Des freins persistants
à la transmission
Plusieurs obstacles expliquent ces hésitations. En tête, les contraintes financières et juridiques (fiscalité, frais de succession, complexité réglementaire), citées par 36,3 % des dirigeants français et près de
40 % de leurs homologues allemands et espagnols.

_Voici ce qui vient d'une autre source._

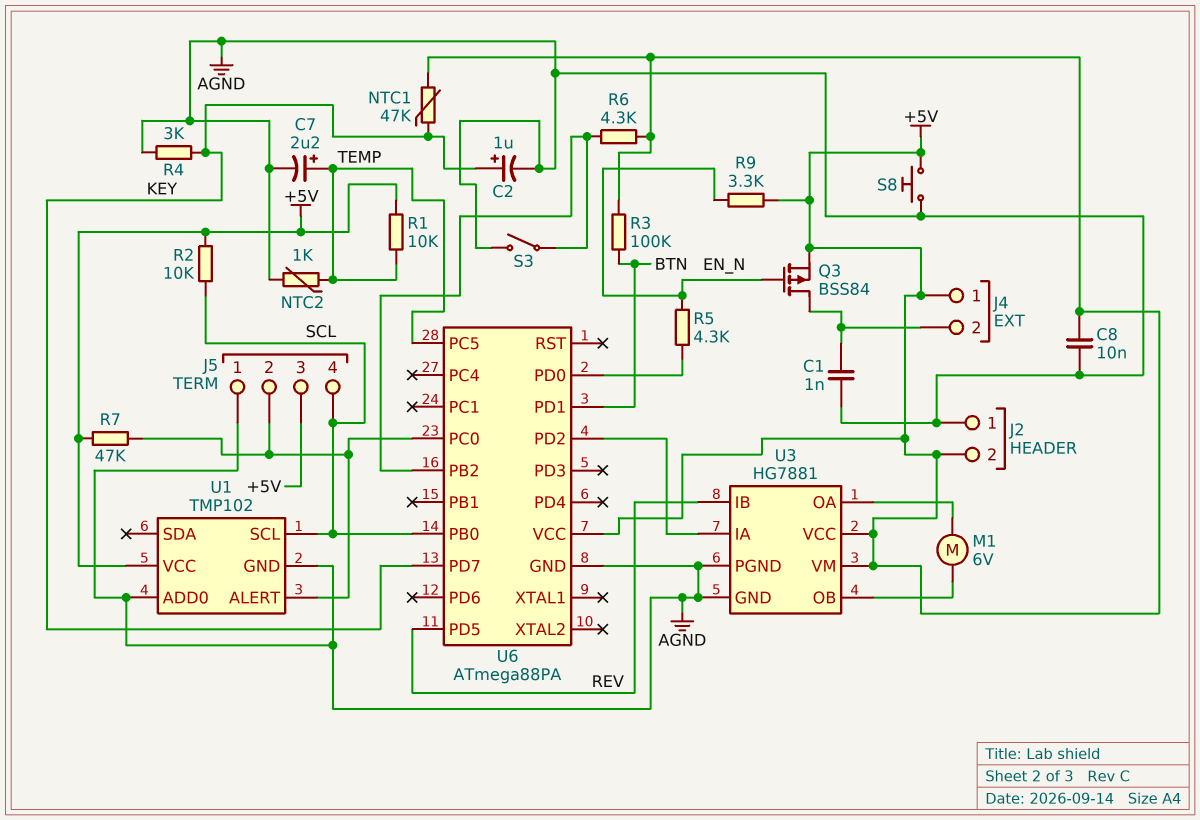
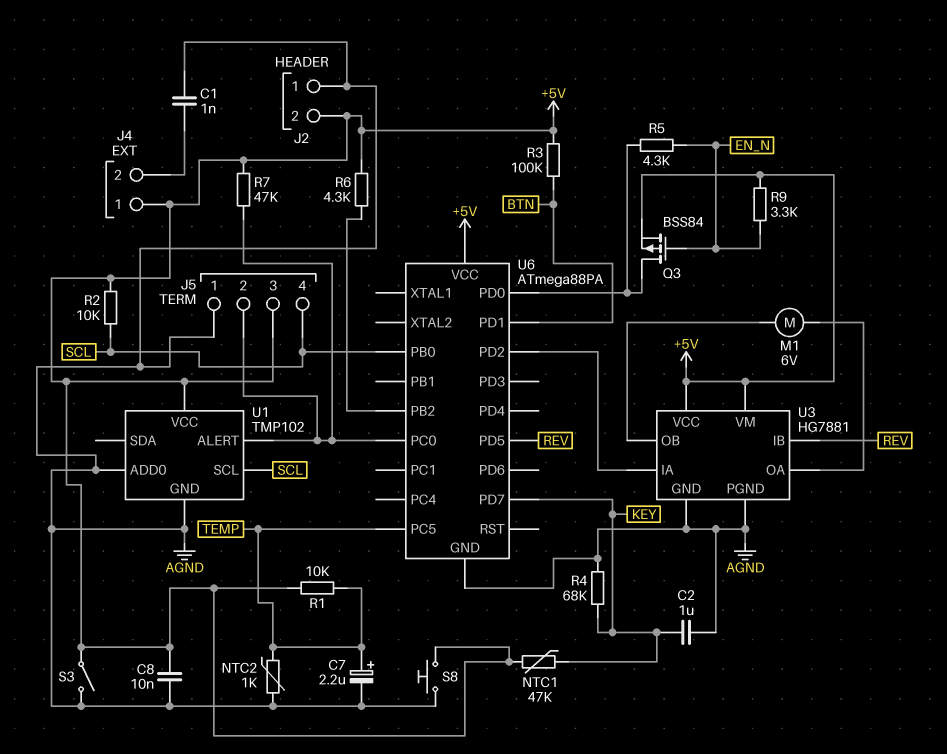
C2: 1uF (plus KEY, minus AGND) -> 1uF (AGND, KEY)
Q3: PMOS BSS84 (G EN_N, D J4/2, S +5V) -> PMOS BSS84 (G EN_N, D U6/PD0, S +5V)
R4: 3k (AGND, KEY) -> 68k (AGND, KEY)
S3: switch (AGND, U6/PB2) -> switch (+5V, AGND)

Vient ensuite l’absence de successeur prêt ou capable de reprendre l’activité (27,3 % en France,
35,6 %
au Royaume-Uni, 40 % en Irlande). En outre, 34,3 % des dirigeants français
déclarent ne pas avoir de proches à qui transmettre, une proportion plus faible
en Italie (18 %) mais comparable en Espagne (23,6 %) et en Allemagne (21,2 %).
À ces éléments
s’ajoutent des relations familiales complexes ou conflictuelles, citées
notamment en Espagne (15,4 %) et au Royaume-Uni (11,5 %), contre 10 % en
France.
Un environnement
économique perçu comme contraignant
Au-delà des freins
internes, les dirigeants pointent un environnement extérieur difficile. La
bureaucratie et la pression réglementaire arrivent en tête (près de 50 % en
France, 58,3 % en Italie, 66,4 % en Espagne), suivies de l’incertitude
économique (36,1 % en France, 40,1 % en Allemagne, 48 % en Italie) et de
l’inflation et la hausse des coûts (39,1 % en France, 55,6 % en Allemagne, 45,4
% au Royaume-Uni).
L’évolution rapide des
attentes clients (20,3 % en France, 38,
4 % en Allemagne) et
l’accélération des mutations technologiques (8,3 % en France, 14,4 % au
Royaume-Uni, 12,5 % en Italie) complètent le tableau.
Enfin, la difficulté à
identifier des repreneurs compétents est mentionnée par 34,6 % des dirigeants
français, et près de 46 % des dirigeants allemands et italiens, parmi les
principaux défis liés à la transmission d’une entreprise aujourd’hui.
La transmission, aussi
un levier de modernisation
Malgré ces difficultés, la transition générationnelle est également perçue comme une opportunité de transformation. Les dirigeants y voient un levier pour moderniser leur activité, notamment en matière de relation client (31,1 % en France, 65,6 % en Italie), management et leadership (20,7 % en France,
46,4 % en Allemagne), gestion financière (23,0 % en France, 40,2 % en Espagne), offre de produits et services (25,9 % en France, 37,4 % en Italie), marketing et communication (25,2 % en France, 46,5 % en Italie), maîtrise des outils numériques (26,7 % en France, 43,4 % en Italie). Là encore, la France affiche systématiquement les scores les plus bas, signe d’une moindre perception du potentiel transformateur de la transmission.